Cabarrus

New Mount Pleasant principals plan to celebrate the positive

This week marks a lot of new beginnings: new school year, classes, teachers and probably shoes.

And both Mount Pleasant High and Middle schools have new principals, something that hasn’t happened in this small town since the last century.

Mount Pleasant schools are uniquely tied to the community, something both new principals recognize and appreciate about their positions.

High school principal Jon LaChance likes the closeness of Mount Pleasant, the fact that he can run into students or parents at the grocery store and have a conversation with them.

There’s a lot of school spirit, he said, and people who care about the school.

“I don’t know if I’d want a principalship anywhere else,” LaChance said.

Tim Farrar at Mount Pleasant Middle recognizes how important the schools are in this community. He’s already sat in on a Town Council meeting and is determined to make improvements to the campus, even as he plans for a new middle school.

“I’m going to be here to open a new school,” he said. “I’m here to make sure things are done right, and Mount Pleasant is taken care of.”

Neither LaChance nor Farrar thought he’d end up in school administration.

LaChance came to North Carolina from Niagara Falls, N.Y., to teach social studies and coach football.

Farrar, who grew up in the Washington, D.C., area, never set out to be a principal, either. But as a teacher, he saw the need for good administrators and was recruited by Cabarrus County to work in school administration. He met with former superintendent Harold “Butch” Winkler.

“I was hooked,” he said.

Both men miss being in the classroom.

“I was made to be a teacher,” LaChance said. He mostly misses the rapport with students, who now see him in a different role as an administrator.

Farrar – who loves middle school kids, with all their changes and challenges – plans to continue teaching from time to time.

As principal, Farrar’s goal is to offer the structure and guidance students need to learn from mistakes, and develop the skills and character traits they need to be successful.

With new leadership there will be changes at each school, though nothing as draconian as student rumors would have you believe.

LaChance, who was an assistant principal at Mount Pleasant, said students tend to think of him as “the enforcer,” and he’s heard the rumors about an end to senior privileges and dress code enforcement. Neither is true, he said. He wants to do more celebrating and focusing on positivity while also making school administrators more visible and accessible.

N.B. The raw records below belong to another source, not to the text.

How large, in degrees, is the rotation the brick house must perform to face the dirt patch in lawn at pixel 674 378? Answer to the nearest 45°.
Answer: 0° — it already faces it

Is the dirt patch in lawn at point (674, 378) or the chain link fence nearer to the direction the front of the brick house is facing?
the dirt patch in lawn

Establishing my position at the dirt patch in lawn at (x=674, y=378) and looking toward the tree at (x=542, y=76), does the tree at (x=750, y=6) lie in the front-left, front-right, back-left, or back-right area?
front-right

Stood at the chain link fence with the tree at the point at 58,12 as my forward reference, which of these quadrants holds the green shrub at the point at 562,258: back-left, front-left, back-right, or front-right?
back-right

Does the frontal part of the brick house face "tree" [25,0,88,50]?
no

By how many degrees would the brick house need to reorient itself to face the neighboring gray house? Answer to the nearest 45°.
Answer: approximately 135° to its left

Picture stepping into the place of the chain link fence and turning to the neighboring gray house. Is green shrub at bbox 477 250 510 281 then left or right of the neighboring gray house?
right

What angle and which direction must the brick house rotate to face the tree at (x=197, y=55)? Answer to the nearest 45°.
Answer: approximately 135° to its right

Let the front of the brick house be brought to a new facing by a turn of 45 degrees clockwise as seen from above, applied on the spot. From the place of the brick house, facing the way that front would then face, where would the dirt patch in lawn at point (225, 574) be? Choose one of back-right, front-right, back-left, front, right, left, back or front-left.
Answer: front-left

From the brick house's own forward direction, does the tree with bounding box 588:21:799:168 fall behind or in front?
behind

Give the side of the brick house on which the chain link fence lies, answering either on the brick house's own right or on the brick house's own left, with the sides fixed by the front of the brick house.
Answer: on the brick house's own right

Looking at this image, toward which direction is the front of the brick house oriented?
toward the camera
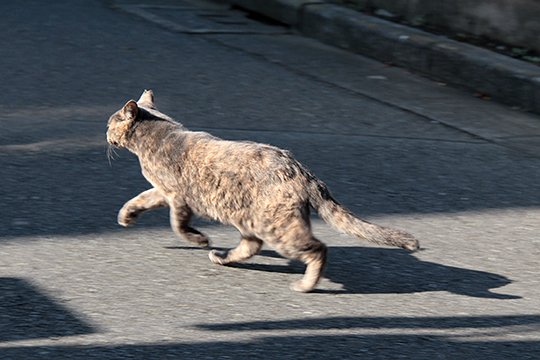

Farrar, likewise, plans to celebrate positive behavior and academic achievement.

“I’ll be very visible and very involved,” he said. “I have an open-door policy. Come talk to me.”

Most of all, both principals are determined to help students learn.

First by supporting and encouraging teachers, and then by focusing on what students need, both Farrar and LaChance are still doing what they set out to do: teaching kids.